Myopia, is a common misconception that causes objects to look blurred while objects close up are clear. This leads, for example, to young people finding it difficult to see the board in the classroom or that road signs become difficult to read for motorists.
It is unusual for children to be born with nearsightedness, but it is already possible to discover in the six or seven years whether the latter is likely to become nearsighted. It is more common for you as a six- or seven-year-old to be review and that it then grows away during adolescence. If the child is rather legal or near-sighted, the child will become increasingly near-sighted later when the eye grows. It is therefore important to test your child’s vision regularly to detect changes.
Myopia means that the eye is too long in relation to the breaking force. This causes you to look blurry in the far distance.

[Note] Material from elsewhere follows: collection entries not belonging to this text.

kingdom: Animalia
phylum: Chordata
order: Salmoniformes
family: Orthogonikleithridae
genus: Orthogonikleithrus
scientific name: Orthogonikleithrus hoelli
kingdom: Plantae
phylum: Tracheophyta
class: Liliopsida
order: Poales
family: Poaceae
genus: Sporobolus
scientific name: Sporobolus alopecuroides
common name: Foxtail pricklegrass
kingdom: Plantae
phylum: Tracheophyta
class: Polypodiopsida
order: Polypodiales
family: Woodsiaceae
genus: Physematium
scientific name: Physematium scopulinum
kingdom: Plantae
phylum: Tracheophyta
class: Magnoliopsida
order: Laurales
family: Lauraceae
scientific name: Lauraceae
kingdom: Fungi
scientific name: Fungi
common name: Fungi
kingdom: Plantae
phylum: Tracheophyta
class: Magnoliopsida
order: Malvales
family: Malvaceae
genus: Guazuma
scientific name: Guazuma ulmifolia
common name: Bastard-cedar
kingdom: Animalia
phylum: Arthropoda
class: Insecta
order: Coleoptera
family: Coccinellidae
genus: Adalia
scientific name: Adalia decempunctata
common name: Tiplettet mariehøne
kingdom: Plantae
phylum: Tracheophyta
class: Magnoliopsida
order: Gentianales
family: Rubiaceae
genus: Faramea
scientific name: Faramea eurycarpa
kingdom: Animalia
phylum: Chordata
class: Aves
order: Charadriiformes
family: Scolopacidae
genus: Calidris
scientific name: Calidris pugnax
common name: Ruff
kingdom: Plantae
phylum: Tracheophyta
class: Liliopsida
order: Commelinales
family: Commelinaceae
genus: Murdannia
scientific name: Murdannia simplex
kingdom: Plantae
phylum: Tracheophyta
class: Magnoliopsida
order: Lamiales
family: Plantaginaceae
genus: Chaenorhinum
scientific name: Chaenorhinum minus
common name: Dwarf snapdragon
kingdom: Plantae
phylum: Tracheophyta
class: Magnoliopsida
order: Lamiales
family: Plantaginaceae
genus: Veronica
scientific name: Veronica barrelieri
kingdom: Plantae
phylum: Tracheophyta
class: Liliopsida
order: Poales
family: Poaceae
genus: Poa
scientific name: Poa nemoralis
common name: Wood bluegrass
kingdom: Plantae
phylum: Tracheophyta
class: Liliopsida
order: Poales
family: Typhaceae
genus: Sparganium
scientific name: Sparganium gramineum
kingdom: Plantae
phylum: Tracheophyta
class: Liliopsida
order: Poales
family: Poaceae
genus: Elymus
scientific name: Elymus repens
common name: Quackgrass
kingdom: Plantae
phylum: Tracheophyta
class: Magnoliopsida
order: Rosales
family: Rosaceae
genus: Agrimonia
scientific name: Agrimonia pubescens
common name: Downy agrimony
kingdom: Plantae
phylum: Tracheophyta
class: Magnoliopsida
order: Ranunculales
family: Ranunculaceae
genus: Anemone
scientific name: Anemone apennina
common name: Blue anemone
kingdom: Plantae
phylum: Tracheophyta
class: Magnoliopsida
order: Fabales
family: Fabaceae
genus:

Your eyes focus on incoming light rays and send the image of what you see to your brain through the retina, a skin that sits at the back of the eye. In order to see an object clearly, the light rays must be collected at the same point on the retina. Myopia occurs when the eye is longer than normal or has a cornea that is too curved or too strong. Light rays from objects at a distance are then not focused on the retina, while light rays from objects close up, which require stronger refraction to focus on the retina, are still properly broken. In general, it is possible to see nearby objects clearly but objects at a distance become blurred.
There are several underlying reasons why some become nearsighted, although the exact cause is difficult to ensure. Just as with openness, genes play a big role. If one or both of your parents are nearsighted, you are also more likely to develop the same syntax.
The incidence of nearsightedness increases at a raging rate worldwide, especially among young people. In Europe, the proportion of nearsighted people has tripled over a 60-year period. What makes these figures so alarming is that the risk of developing certain eye diseases increases dramatically with increased myopia.
Did you know that the amount of time you spend outdoors as a child can be a preventive factor for myopia? Research shows that children who are outdoors often have a reduced risk of nearsightedness and that existing myopia can also be slowed down. Although there is no clear answer as to why this is the case, it is believed that it is much lighter outdoors than indoors. Sports and relaxation outdoors seem to be beneficial in reducing the risk of myopia.
Spending a lot of time reading, writing and using the mobile phone can also increase the risk of developing myopia. It is important to take regular breaks and to exchange intensive periods of reading and work with, for example, a walk outdoors. As our time is increasingly spent in front of a computer or mobile screen, even far down in the ages, the risk of myopia becomes unfortunately even more common in the future.
Without treatment, there is a risk that a child’s nearsightedness will greatly increase over time. It is therefore especially important that children do not wear glasses or lenses as nearsighted.
As you develop nearsightedness, you probably begin to notice that you cannot see distant objects as clearly as you used to. This may mean that you are struggling to read road signs or have to sit closer to the TV to see clearly. Activities that are done up close, like working in front of a computer screen or reading a book, are not affected and you will still be able to see nearby objects clearly.
Other signs that you may have developed nearsightedness include strained chewing, headache and eye strain. If you start to feel that your eyes are getting tired while exercising or driving, it may also be a sign of myopia that has not been corrected. Should you experience these symptoms even if you wear contact lenses or glasses, you may need a new prescription. If so, contact your optician.
Diopters are the device used to measure vision errors. The number indicates the strength required for the light to be broken correctly. When myopia is caused by too much breaking, glass and lenses need to have reduced strength to correct vision. Negative dioptrital therefore means nearsightedness, while positive speeches mean over-sight.
Low myopia: 0 to -2 diopters
Moderate nearsightedness: -2 to -6 diopters
High myopia: -6 up to -20 diopters
Glasses and contact lenses
Myopia can almost always be corrected with the right type of glasses or contact lenses. Glasses for those who have myopia are called minuscules and contact lenses are called minus lenses.
For children, the recommendation is to use the MiSight lens most so that it can slow down the development of myopia but also have a pair of glasses as a supplement. The MiSight lens is specially developed for children’s eyes and is soft day lenses. By avoiding the use of lenses at night, the risk of infections is greatly reduced. One-day lenses are more hygienic because they do not reuse the lens. The child opens a new lens every morning and then throws it in the evening. There are most clinical studies done on the Misight lens as a method of slowing the development of myopia.